The Bill of Rights for Sober, Happy, and Healthy Human Beings

Sober | LakehouseRecoveryCenter.comOne of the most common traits of those who have experienced addiction, trauma, or mental illness is that they feel as though their thoughts and feelings don’t matter. They feel as though what’s important to them is not important to anyone else. And this underlying feeling and belief in unworthiness can play a role in the development of an addiction.

For instance, if you believe that you’re not good enough or not worthy of having a happy life, you’re more likely to make choices that reflect this belief. You might, for instance, feel it’s okay to get drunk every night. You might continue to eat poorly, avoid exercising, and staying up all night before having to go to work the next morning. In other words, it’s typical for those who have beliefs about unworthiness to not know how to take care of themselves. It’s as though their life, including their thoughts, ideas, feelings, and body, don’t matter.

Learning About Happiness

However, one of the great things about recovery is that you learn quite the opposite. You learn that your life does matter. You learn that what you’re feeling and thinking has an effect on your own life and so, for that reason alone, they are worthy of paying attention to. However, they are also worthy of your attention because they are yours, and your life matters.

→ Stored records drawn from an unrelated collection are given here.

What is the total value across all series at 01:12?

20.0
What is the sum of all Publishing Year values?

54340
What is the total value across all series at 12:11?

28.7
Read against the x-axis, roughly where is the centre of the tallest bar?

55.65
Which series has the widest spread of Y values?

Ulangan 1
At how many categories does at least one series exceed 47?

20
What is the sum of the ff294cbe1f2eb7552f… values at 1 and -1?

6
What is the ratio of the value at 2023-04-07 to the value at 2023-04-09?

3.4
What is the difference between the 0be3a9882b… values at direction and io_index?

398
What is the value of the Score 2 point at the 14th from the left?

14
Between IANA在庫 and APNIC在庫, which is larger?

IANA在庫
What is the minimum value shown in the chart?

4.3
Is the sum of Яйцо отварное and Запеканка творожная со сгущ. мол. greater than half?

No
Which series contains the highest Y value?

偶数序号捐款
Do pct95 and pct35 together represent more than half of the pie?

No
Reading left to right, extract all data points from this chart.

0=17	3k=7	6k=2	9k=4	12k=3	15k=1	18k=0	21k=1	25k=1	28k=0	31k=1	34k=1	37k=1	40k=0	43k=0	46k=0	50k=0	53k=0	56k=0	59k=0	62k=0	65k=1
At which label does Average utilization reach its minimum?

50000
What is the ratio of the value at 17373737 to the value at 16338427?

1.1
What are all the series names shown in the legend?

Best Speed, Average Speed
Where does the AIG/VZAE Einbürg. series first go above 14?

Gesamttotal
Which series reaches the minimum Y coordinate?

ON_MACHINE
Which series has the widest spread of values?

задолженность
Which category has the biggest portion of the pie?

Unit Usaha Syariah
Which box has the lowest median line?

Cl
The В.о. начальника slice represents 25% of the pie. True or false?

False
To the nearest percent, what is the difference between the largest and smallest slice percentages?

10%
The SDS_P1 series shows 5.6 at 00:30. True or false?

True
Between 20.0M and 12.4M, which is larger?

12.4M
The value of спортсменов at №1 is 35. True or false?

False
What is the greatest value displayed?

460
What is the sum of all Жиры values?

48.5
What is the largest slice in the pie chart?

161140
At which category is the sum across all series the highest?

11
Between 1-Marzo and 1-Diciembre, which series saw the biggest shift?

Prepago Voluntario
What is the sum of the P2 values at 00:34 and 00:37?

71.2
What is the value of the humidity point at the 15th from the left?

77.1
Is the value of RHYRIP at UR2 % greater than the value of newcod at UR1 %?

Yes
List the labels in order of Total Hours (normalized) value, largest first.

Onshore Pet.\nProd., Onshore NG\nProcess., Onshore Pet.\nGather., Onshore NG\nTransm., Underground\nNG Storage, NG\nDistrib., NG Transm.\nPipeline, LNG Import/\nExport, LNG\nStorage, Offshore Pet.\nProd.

In fact, because your life matters, you have certain rights that perhaps you never learned. If your childhood was traumatic, chaotic, or in any way dysfunctional, you might have never learned about the rights you have, for simply being alive. The following rights were taken and adapted from The Anxiety and Phobia Workbook by Eugene Bourne.

You may want to read them and choose the ones that stand out for you. Perhaps you were taught growing up that anger wasn’t okay to express, when in fact it is. We simply need to learn how to express anger in healthy ways. However, as you’ll read below, you have the right to be angry.

  • I have the right to ask for what I want.
  • I have the right to say no to requests or demands I can’t meet.
  • I have the right to change my mind.
  • I have the right to make mistakes and not have to be perfect.
  • I have the right to follow my own values and standards.
  • I have the right to express all of my feelings, both positive or negative.
  • I have the right to say no to anything when I feel I am not ready, it is unsafe, or it violates my values.
  • I have the right to determine my own priorities.
  • I have the right not to be responsible for others’ behavior, actions, feelings or problems.
  • I have the right to expect honesty from others.
  • I have the right to be angry.
  • I have the right to be uniquely myself.
  • I have the right to feel scared and say “I’m afraid.”
  • I have the right to say “I don’t know.”
  • I have the right not to give excuses or reasons for my behavior.
  • I have the right to make decisions based on my feelings.
  • I have the right to my own needs for personal space and time.
  • I have the right to be playful and frivolous.
  • I have the right to be healthy.
  • I have the right to be in a non-abusive environment.
  • I have the right to make friends and be comfortable around people.
  • I have the right to change and grow.
  • I have the right to have my needs and wants respected by others.
  • I have the right to be treated with dignity and respect.
  • I have the right to be happy.

The Bill of Rights listed above are not only for those who want to be sober, happy, and healthy. They are for everyone. Every human being deserves to live a joyful and meaningful life.